How To Make Chocolate Bread
Depending on who you are, you may not want to know how to make chocolate bread. It can be dangerous! I know how to make chocolate bread and weekly I put my pretty waistline in danger. Chocolate bread is proof that chocolate can go anywhere. Perhaps it shouldn’t, but it does! When I say chocolate bread, I don’t mean a quick bread that is more cake like or a chocolate cake. I mean a yeast raised wheat bread with cocoa and chunks of chocolate. Chocolate bread is one of those items that proves once again that humans are good at adding calories to everything. I stand guilty. It isn’t simply the addition of cocoa and a small amount of chocolate to the dough, it is the added quarter of a pound of chocolate in the swirl that makes this bread an indulgence. Worse, this bread gets even more dangerous when you serve it warm with butter. Watch Out!
How To Make Chocolate Bread – The Dough
The dough is very simple. It really is a classic wheat bread recipe with added cocoa. Yes, I add whole wheat flour to the chocolate bread to give it some nice texture. Doesn’t adding the whole wheat flour make this bread healthy? Let’s be clear – NO! The ingredients are pretty standard beyond the flour and cocoa – yeast, eggs, butter, sugar, and salt.

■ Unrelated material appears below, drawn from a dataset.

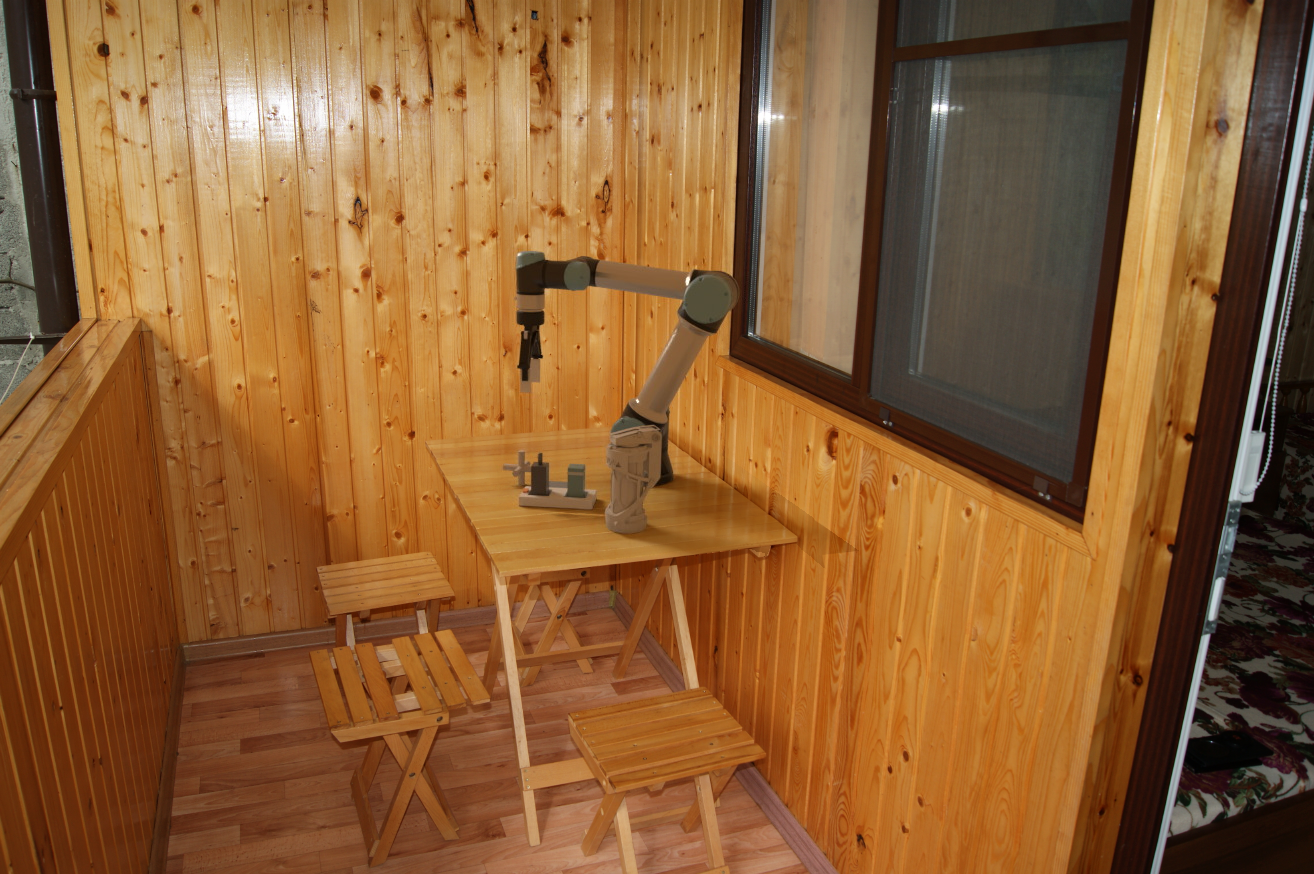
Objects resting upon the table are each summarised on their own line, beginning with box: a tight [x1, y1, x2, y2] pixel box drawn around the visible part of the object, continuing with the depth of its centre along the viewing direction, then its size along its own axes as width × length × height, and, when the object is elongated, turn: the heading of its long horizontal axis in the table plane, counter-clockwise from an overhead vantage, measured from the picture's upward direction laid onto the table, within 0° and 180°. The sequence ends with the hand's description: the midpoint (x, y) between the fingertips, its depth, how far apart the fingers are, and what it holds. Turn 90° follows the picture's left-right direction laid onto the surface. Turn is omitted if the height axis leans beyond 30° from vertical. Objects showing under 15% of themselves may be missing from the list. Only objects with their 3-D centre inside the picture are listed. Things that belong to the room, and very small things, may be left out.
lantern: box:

To keep it even more simple, I use my bread maker to do all the work. Yes, you could use a stand mixer or a food processor. You could also mix the dough by hand and say you burned extra calories to fit the bread into your diet. Well, that might be a start.
Click Here For Stand Mixer, Mix by Hand Bread Machine and Food Processor General Guidance
How To Make Chocolate Bread – The Chocolate
The chocolate in the dough can vary depending on taste. I like to use a middle of the road 70% cacao chocolate, but a milk chocolate or even a darker chocolate can be used. After all, doesn’t using a very dark chocolate make the bread healthy? A very dark chocolate plus the whole wheat flour must make this a dietitian’s dream, right? Let’s be clear – NO. This is all about taste and indulgence!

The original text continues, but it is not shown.